Supplementary 3. Figure S3: colocalization of Nesprin-2 and an ER marker in mitotic cells. HaCaT cells were stained with pAbK1 for Nesprin-2 and with protein disulfide isomerase (PDI) specific monoclonal antibodies as ER marker. DNA was stained with DAPI.

Supplementary 4. Figure S4: Nesprin-2 distribution during mitosis. HaCaT cells were labeled with pAbK1, mAb YL1/2 specific for α-tubulin, and DAPI for DNA. Bar, 5 μm.

Supplementary 5. Figure S5: specificity of Nesprin-2 association with chromosomes in mitosis. HaCaT cells were stained with pAbK1 for Nesprin-2 and mAb K43-322-2 for Nesprin-1. Bar, 5 μm.

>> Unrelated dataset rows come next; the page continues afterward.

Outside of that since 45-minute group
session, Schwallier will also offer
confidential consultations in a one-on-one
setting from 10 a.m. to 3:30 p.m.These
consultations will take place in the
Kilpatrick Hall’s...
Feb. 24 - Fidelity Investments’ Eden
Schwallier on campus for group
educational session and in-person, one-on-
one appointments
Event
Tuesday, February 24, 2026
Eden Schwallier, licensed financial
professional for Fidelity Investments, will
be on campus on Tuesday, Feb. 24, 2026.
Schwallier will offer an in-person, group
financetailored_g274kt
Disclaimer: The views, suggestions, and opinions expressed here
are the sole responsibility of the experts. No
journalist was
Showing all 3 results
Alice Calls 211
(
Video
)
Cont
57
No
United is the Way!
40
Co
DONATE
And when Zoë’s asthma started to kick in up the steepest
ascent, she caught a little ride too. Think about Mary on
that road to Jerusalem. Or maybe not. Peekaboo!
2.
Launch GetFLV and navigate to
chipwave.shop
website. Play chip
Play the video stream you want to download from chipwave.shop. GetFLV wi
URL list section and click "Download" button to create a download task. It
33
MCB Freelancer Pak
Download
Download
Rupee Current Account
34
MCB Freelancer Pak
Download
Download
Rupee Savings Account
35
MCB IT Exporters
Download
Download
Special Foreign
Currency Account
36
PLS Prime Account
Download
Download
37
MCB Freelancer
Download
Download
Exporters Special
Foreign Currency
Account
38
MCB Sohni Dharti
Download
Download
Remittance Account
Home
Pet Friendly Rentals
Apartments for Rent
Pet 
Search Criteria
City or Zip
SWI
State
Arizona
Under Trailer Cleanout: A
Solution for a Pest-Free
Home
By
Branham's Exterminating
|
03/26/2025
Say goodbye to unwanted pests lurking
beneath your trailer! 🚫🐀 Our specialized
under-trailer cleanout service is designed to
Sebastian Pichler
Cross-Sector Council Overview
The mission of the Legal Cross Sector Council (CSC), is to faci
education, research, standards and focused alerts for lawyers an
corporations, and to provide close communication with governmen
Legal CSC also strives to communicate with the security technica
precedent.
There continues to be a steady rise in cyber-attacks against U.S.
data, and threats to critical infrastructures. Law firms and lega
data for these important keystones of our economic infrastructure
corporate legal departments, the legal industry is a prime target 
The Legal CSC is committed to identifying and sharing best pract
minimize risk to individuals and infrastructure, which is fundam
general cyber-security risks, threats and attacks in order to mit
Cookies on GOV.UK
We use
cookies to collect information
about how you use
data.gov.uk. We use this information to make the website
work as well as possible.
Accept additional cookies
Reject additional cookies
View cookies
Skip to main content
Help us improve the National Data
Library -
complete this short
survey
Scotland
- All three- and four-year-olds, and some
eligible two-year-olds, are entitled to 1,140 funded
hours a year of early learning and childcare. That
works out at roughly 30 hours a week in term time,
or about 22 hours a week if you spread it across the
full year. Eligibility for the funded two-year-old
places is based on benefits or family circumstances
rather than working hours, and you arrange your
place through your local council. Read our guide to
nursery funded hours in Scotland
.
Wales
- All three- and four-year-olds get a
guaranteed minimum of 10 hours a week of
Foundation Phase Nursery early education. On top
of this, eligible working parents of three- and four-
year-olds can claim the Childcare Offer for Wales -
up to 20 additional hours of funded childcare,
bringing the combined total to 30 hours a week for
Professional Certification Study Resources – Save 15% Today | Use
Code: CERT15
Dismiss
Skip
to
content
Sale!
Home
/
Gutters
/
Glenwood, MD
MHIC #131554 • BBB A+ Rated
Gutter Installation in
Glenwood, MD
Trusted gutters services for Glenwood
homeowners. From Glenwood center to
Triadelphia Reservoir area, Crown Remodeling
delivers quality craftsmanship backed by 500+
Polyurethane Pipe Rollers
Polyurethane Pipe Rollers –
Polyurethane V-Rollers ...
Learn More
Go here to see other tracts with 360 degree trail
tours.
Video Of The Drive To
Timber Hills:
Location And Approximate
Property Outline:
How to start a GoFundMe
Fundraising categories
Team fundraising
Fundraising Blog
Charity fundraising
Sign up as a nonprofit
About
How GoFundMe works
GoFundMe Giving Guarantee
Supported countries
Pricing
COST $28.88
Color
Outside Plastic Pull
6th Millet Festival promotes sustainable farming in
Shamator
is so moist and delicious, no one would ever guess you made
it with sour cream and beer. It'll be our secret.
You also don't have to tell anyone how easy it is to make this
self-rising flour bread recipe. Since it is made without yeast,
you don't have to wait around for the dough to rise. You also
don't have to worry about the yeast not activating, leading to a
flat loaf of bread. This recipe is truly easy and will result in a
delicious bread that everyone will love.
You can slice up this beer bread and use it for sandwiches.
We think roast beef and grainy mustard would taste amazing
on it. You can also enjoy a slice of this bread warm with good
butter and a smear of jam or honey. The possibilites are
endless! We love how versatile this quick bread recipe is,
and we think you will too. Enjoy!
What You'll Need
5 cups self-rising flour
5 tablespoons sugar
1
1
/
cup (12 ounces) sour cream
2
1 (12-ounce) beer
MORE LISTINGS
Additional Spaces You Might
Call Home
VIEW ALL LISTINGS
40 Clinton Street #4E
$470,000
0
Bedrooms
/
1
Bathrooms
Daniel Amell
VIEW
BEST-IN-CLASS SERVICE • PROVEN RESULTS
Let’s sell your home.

Supplementary 6. Figure S6: (a) proliferation of Nesprin-2-SMC knockdown HaCaT cells. The mean of two independent experiments is shown. (b) Cell cycle progression is unaffected by the loss of Nesprin-2. The experiment was carried out for HaCaT control cells, Nesprin-2-SMC knockdown (Ne-2-SMC KD), and cells treated with a control plasmid containing scrambled sequences. The data show the mean of three independent experiments. No significant differences were noted. M, mitosis; S, S phase; G0/G1, G0, G1 phase.